There are several options for the transformation. First, the transformation
can belong to the *Box-Cox* family, which includes the known transformations
'identity', 'log', and 'sqrt'. Second, the transformation
can be estimated (before model fitting) using the empirical distribution of the
data y. Options in this case include the empirical cumulative
distribution function (CDF), which is fully nonparametric ('np'), or the parametric
alternatives based on Poisson ('pois') or Negative-Binomial ('neg-bin')
distributions. For the parametric distributions, the parameters of the distribution
are estimated using moments (means and variances) of y. The distribution-based
transformations approximately preserve the mean and variance of the count data y
on the latent data scale, which lends interpretability to the model parameters.
Lastly, the transformation can be modeled using the Bayesian bootstrap ('bnp'),
which is a Bayesian nonparametric model and incorporates the uncertainty
about the transformation into posterior and predictive inference.

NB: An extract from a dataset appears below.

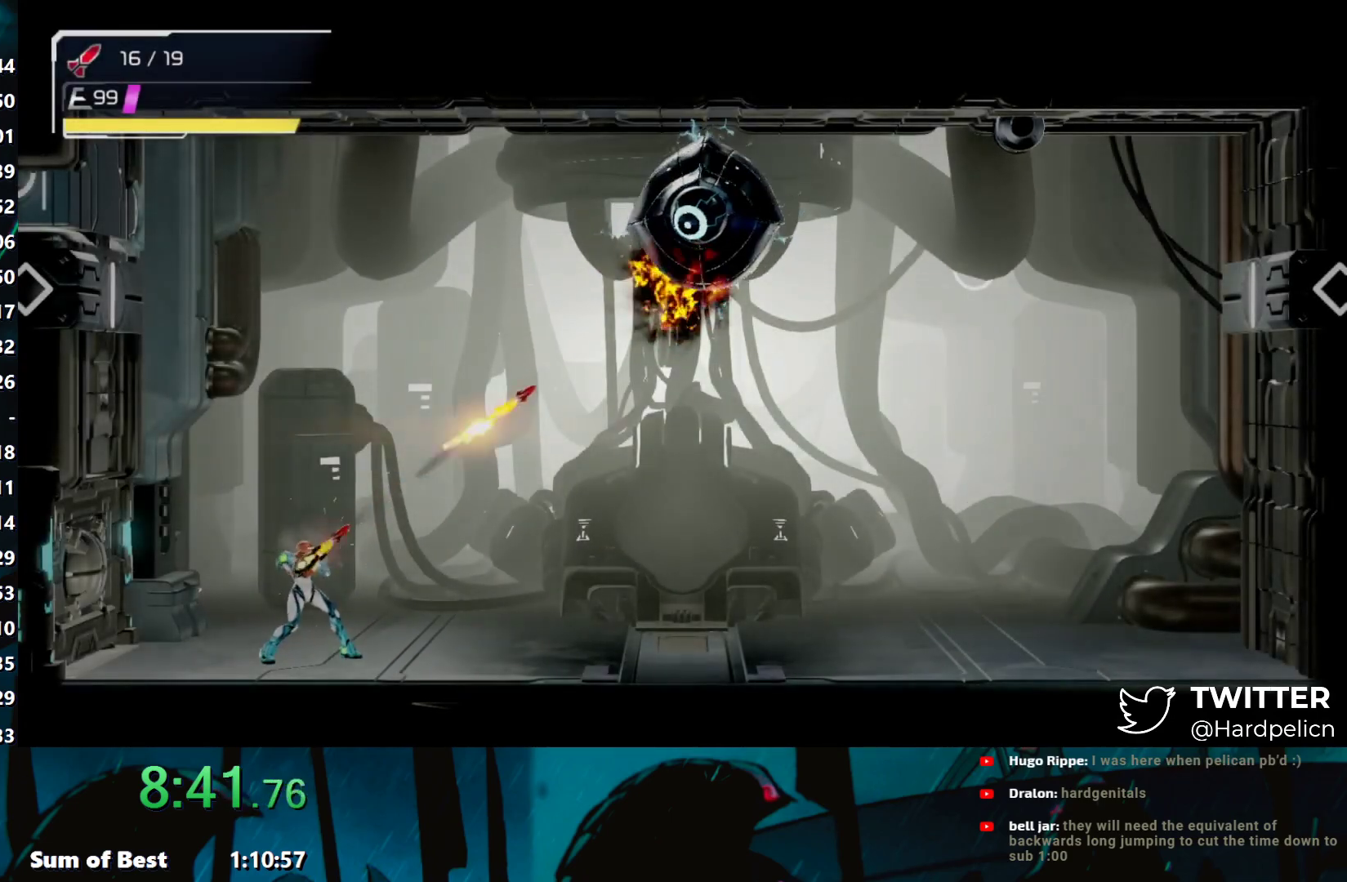
{"buttons": ["L1", "R1"], "left_stick": "up-right", "events": [[33, "Y", "up"], [133, "Y", "down"], [200, "Y", "up"], [250, "Y", "down"], [350, "Y", "up"], [433, "Y", "down"], [500, "Y", "up"]]}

The Monte Carlo sampler produces direct, discrete, and joint draws
from the posterior predictive distribution of the spline regression model
at the observed tau points.
Value
a list with the following elements:
-
post_ytilde: nsave x n samples
from the posterior predictive distribution at the observation points tau
-
marg_like: the marginal likelihood (if requested; otherwise NULL)
Examples
# Simulate some data:
n = 100
tau = seq(0,1, length.out = n)
y = round_floor(exp(1 + rnorm(n)/4 + poly(tau, 4)%*%rnorm(n=4, sd = 4:1)))
# Sample from the predictive distribution of a STAR spline model:
fit_star = STAR_spline(y = y, tau = tau)
post_ytilde = fit_star$post_ytilde
# Compute 90% prediction intervals:
pi_y = t(apply(post_ytilde, 2, quantile, c(0.05, .95)))
# Plot the results: intervals, median, and smoothed mean
plot(tau, y, ylim = range(pi_y, y))
polygon(c(tau, rev(tau)),c(pi_y[,2], rev(pi_y[,1])),col='gray', border=NA)
lines(tau, apply(post_ytilde, 2, median), lwd=5, col ='black')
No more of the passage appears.